This depends on how long does the battery last, and how easily the GPS
information is retrievable (APIs, etc)

Also is this based on something like LoRa or SigFox ?

------
seanccox
I just came off a project in St. Eustatius, where I met a team of marine
biologists tracking sea turtles with some form of GPS device. They seemed to
be spending a lot on the devices, which were modified for underwater
conditions and algae growth and other problems. Still, $5/device is sounds
like a price point that would attract many people in the scientific community.

------
smt88
Size matters a lot here. For $5, I'd put a tiny tracker on all my expensive
belongings. If the tracker is bigger than, say, a US quarter, then the number
of things I could put it on would be much smaller.

------
hanniabu
Depends how accurate you can get it.
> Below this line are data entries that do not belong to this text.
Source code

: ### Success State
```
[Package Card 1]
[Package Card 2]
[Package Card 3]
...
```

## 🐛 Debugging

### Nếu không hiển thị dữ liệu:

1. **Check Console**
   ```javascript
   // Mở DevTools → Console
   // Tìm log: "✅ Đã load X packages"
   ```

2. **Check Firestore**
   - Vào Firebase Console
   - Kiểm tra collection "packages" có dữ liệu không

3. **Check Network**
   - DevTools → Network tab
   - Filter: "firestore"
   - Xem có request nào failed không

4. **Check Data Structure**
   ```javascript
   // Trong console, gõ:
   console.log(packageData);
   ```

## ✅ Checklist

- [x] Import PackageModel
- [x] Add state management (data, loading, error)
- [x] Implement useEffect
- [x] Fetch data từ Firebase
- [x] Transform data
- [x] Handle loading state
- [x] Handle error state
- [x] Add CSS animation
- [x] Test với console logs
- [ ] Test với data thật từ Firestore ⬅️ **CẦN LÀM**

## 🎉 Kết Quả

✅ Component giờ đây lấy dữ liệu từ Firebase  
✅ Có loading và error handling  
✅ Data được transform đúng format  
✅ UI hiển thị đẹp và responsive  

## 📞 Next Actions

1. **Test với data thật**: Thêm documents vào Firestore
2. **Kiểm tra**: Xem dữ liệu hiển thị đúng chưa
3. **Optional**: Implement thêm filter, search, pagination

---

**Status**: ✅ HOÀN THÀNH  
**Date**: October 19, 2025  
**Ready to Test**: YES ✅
I work in a large manufacturing plant and
am always losing clipboard/notepad and usually resort to walking around the
whole plant to find it.

------
sharemywin
kids or some kind of belt or backpack watch

------
codegeek
Sure, I have a list:

\- Laptop

\- Car

\- Kids (at least until they are teenagers.)

\- Wallet

\- Keys

\- Phone

------
danbolt
Somewhat pricey bicycles.

------
metynine
Drug dealers

------
lovelearning
My cats